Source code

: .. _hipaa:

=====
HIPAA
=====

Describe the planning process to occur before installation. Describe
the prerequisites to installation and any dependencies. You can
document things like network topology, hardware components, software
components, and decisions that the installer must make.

# [Task to carry out]
Without altering a single word, reproduce the entries above.

# [Worked solution]
Source code

: .. _hipaa:

=====
HIPAA
=====

Describe the planning process to occur before installation. Describe
the prerequisites to installation and any dependencies. You can
document things like network topology, hardware components, software
components, and decisions that the installer must make.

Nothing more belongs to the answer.